- [GIVEN PASSAGE]

Content starts

An idea for a better trash

Well, as I have received no answer yet to the article on the interrupt handling model, I’ll leave it there for another week before starting work on implementation, just in case.

In meantime, I wanted to tell you about an interesting idea about file management which I’ve been toying with for some time.

In most GUIs, there are two mechanisms for deleting files. The first one is the trash, accessed via the contextual “Delete”/”Move to Trash” command or via the “Delete” key. Based on the real-world desktops, like many things in current GUIs, it implements a metaphorical trash which holds your deleted files so that you can reverse their deletion if it was a mistake, and must be emptied from time to time.

At the other extreme, we have a permanent deletion mechanism, akin to the UNIX “rm” command, and accessed via the Shift+Delete keyboard shortcut. This mechanism displays a confirmation dialog, and after that permanently removes the file from the hard drive.

Like real-world trashes, the computer trash system is boring. We can essentially separate two kind of extreme trash users, with few users inbetween: those who always forget about emptying it, resulting in the trash being filled with gigabytes of garbage unless another user of the computer does something, and those who empty it right after having deleted the file, effectively replicating the confirmation dialog of permanent deletion in a less convenient way. This has led many experienced computer users, like me, to avoid this burden altogether and disable or never use the trash mechanism, preferring permanent deletion instead.

Permanent deletion has however this big disadvantage that it is not very forgiving, like nothing should be in a properly designed user interface. For those of us backup enthusiasts who always have two copies of our mundane files and three for the very important ones, it does not matter much: if the file was not so important, we forget about it with a sigh, and if it was we go have a look at our backups in order to get it back. But although I plan to put as much emphasis on the importance of backup in this OS as is possible without making it annoying, I know that many people still won’t backup their data or will do it only infrequently because they have not experienced yet a big data loss and underestimate their importance. So it’s good to have some “damage control” mechanism like the trash around, to reduce the impact of failures.

So, what do we do ?

In my opinion, the big problem of the current trash system is that it is built around existing real-world trashes, which themselves are based on some constraints of the real world which do not exist anymore in computer software.

Content ends

- [DIRECTIONS] Carry on the blog post about a better computer trash from the sentence where it stops, developing its argument about real-world constraints. The entries that come after this point are separate material and are not part of the blog post on trash design.

(Saved data entries)
Content starts

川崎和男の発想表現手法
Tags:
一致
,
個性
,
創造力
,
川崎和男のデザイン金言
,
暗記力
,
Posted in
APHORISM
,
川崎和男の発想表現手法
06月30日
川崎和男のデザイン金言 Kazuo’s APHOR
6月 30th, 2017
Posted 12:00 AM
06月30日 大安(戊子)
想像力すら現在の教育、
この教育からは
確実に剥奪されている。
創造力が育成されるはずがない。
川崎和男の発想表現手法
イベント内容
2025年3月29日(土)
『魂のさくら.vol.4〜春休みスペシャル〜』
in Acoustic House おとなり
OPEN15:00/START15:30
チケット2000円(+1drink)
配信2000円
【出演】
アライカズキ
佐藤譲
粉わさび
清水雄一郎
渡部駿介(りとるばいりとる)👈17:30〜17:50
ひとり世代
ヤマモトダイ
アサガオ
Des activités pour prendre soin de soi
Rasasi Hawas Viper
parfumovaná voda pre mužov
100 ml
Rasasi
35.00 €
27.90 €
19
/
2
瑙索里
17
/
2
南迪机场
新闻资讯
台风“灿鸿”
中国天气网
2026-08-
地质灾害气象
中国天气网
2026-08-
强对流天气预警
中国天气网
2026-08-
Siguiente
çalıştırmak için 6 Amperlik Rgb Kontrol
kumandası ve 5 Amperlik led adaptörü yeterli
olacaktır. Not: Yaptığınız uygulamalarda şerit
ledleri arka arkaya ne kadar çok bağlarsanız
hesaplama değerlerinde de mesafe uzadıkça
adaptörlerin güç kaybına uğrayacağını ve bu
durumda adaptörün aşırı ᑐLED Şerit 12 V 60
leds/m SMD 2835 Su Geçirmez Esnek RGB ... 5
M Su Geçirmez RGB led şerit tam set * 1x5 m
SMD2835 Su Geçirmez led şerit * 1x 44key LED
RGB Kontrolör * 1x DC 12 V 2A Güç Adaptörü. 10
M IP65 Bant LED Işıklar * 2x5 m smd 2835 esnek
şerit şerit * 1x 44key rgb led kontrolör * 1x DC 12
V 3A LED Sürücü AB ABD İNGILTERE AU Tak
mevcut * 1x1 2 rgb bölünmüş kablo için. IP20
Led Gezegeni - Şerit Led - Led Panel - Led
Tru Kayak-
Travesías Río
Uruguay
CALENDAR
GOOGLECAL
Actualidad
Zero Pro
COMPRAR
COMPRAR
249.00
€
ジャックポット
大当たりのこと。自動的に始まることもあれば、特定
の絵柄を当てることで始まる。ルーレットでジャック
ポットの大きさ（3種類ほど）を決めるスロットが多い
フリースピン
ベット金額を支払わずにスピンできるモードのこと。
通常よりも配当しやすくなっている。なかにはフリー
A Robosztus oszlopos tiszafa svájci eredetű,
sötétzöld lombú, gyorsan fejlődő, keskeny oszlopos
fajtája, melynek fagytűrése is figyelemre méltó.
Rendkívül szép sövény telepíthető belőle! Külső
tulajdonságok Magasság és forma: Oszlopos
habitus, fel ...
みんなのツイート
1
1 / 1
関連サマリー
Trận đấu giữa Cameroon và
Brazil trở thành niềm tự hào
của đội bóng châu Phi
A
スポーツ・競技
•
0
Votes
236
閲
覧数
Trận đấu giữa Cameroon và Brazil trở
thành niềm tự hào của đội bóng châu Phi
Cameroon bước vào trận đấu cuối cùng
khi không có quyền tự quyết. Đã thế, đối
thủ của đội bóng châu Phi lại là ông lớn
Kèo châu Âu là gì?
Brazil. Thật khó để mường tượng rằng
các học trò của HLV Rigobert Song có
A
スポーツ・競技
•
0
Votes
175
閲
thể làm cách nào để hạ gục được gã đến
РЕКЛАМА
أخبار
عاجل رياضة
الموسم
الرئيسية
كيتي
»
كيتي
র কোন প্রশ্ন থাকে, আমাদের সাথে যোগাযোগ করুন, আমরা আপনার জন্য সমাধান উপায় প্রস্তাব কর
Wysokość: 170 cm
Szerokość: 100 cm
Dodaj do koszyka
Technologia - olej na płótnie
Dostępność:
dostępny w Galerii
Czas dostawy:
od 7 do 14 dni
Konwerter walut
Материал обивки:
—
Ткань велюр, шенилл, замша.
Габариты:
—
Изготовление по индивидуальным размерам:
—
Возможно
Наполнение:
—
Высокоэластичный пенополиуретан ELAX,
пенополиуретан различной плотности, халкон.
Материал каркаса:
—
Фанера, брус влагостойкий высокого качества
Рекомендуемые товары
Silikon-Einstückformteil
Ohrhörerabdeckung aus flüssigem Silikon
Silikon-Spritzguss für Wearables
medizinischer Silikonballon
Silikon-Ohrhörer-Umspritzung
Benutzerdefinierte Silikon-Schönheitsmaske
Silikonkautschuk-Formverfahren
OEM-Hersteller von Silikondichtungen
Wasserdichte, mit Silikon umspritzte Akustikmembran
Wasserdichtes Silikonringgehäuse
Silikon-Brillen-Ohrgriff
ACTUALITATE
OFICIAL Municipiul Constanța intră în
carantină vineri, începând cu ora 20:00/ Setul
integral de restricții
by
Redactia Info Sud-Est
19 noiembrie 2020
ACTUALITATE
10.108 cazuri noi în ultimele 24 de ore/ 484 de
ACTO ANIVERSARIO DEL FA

Content ends

- [ANSWER]
If we abstract ourselves from the constraints of this world, how should trashes work ? This way, in my opinion:

  1. You put a file in them to tell the computer that unless an unlikely event occurs, you won’t need it anymore.
  2. After some time (say, one month), you’ve forgotten about the file in the trash and it’s unlikely that you’ll ever need it again.
  3. To save space and make searches more efficient, the file should thus be permanently deleted at this point.

What are the key benefits of this approach ?

  • Users don’t have to care about emptying the trash and can think about more cheerful things instead.
  • Yet file deletions can still be undone, even after some time has elapsed.
  • Unlike traditional emptying, this process does not delete files regardless of their age, and thus cannot remove very recent documents which could be needed again based on arbitrary criteria.

In my opinion, the transition path from the traditional trash should be as follows:

  • Permanent deletion remains. If people are experienced enough to know about it, they are smart enough to find out about this innovation and reconsider their use of Shift+Del for everything.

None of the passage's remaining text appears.